The question asks about the energy released during the reaction of 52.0 g of ethylene. To find the energy released, we’ll need to calculate the enthalpy change for this reaction.
To calculate the energy released during the reaction of 52.0 g of ethylene (C2H4), we first need to write the balanced chemical equation for the combustion of ethylene:
C2H4 + 3O2 -> 2CO2 + 2H2O
Next, we need to calculate the molar mass of C2H4:
C: 12.01 g/mol
H: 1.01 g/mol
Molar mass of C2H4 = 2(12.01 g/mol) + 4(1.01 g/mol) = 28.05 g/mol
Now, we need to calculate the moles of ethylene in 52.0 g:
Moles = 52.0 g / 28.05 g/mol = 1.85 mol
Next, we need to use the enthalpy of formation values to determine the change in enthalpy for the reaction.
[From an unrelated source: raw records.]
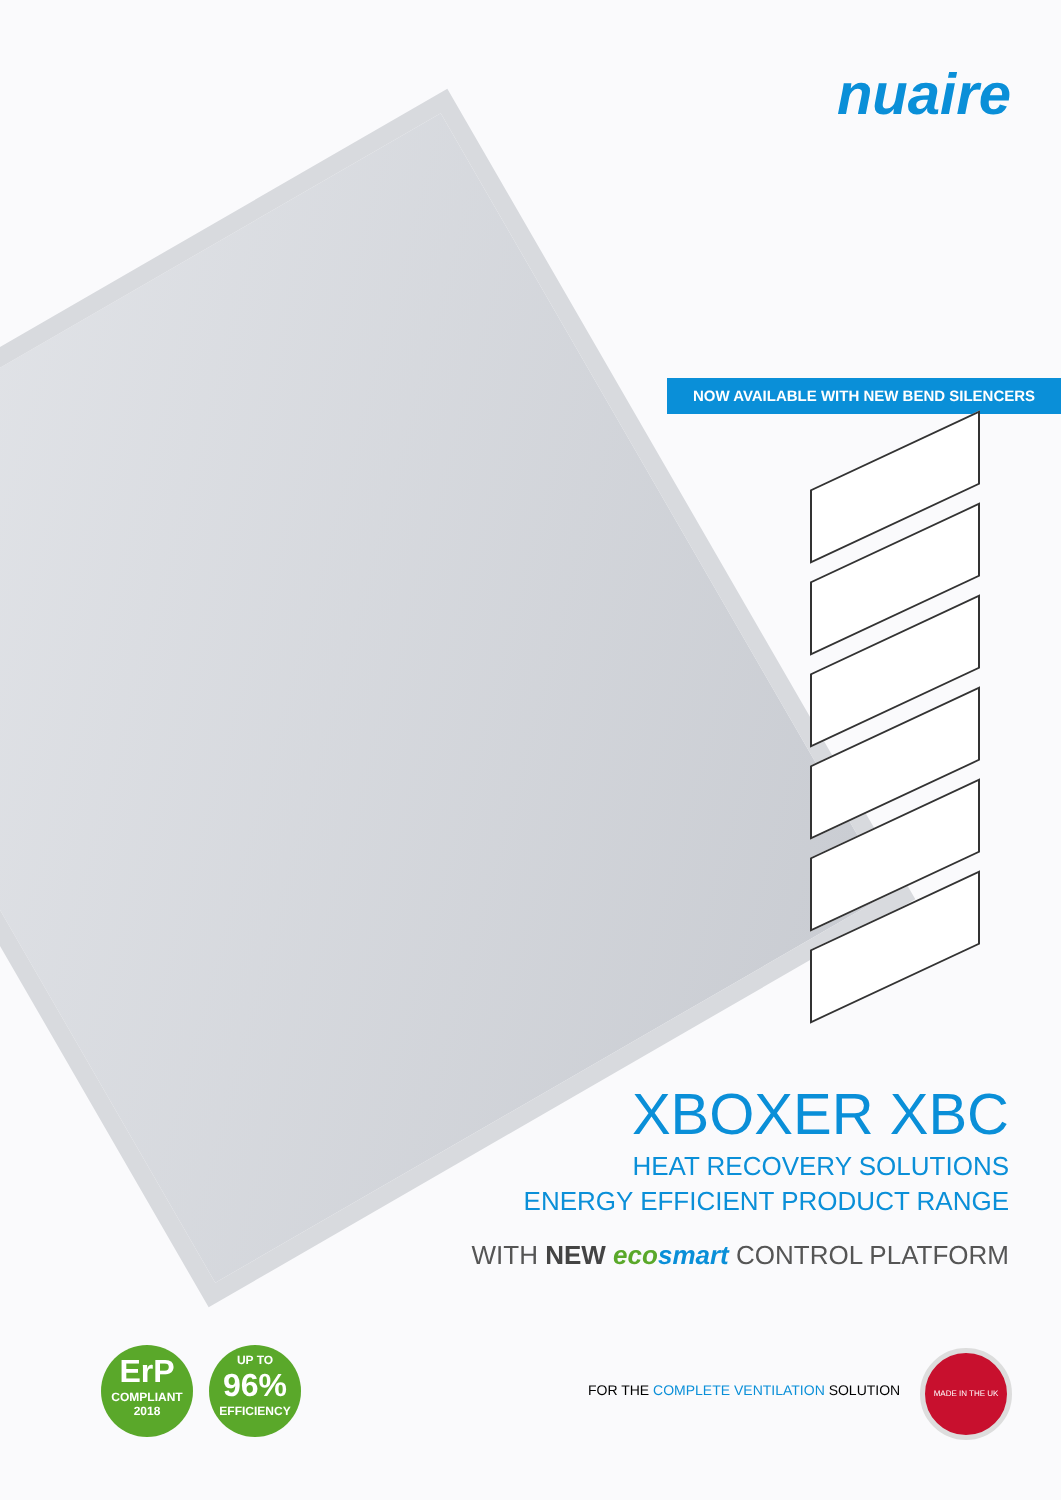nuaire
NOW AVAILABLE WITH NEW BEND SILENCERS
XBOXER XBC
HEAT RECOVERY SOLUTIONS
ENERGY EFFICIENT PRODUCT RANGE
WITH NEW ecosmart CONTROL PLATFORM
ErP
COMPLIANT
2018
UP TO
96%
EFFICIENCY
FOR THE COMPLETE VENTILATION SOLUTION
MADE IN THE UK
The enthalpy of formation values are:
ΔHf(C2H4) = 52.5 kJ/mol
ΔHf(CO2) = -393.5 kJ/mol
ΔHf(H2O) = -285.8 kJ/mol
Using these values, we can calculate the change in enthalpy for the reaction:
ΔH = ΣΔHf(products) - ΣΔHf(reactants)
ΔH = [2(-393.5 kJ/mol) + 2(-285.8 kJ/mol)] - [1(52.5 kJ/mol) + 3(0 kJ/mol)]
ΔH = -1278.2 kJ/mol
Now, we can calculate the energy released during the reaction of 52.0 g of ethylene:
Energy released = moles of C2H4 * ΔH
Energy released = 1.85 mol * -1278.2 kJ/mol = -2364.27 kJ
Therefore, the energy released during the reaction of 52.0 g of ethylene is -2364.27 kJ.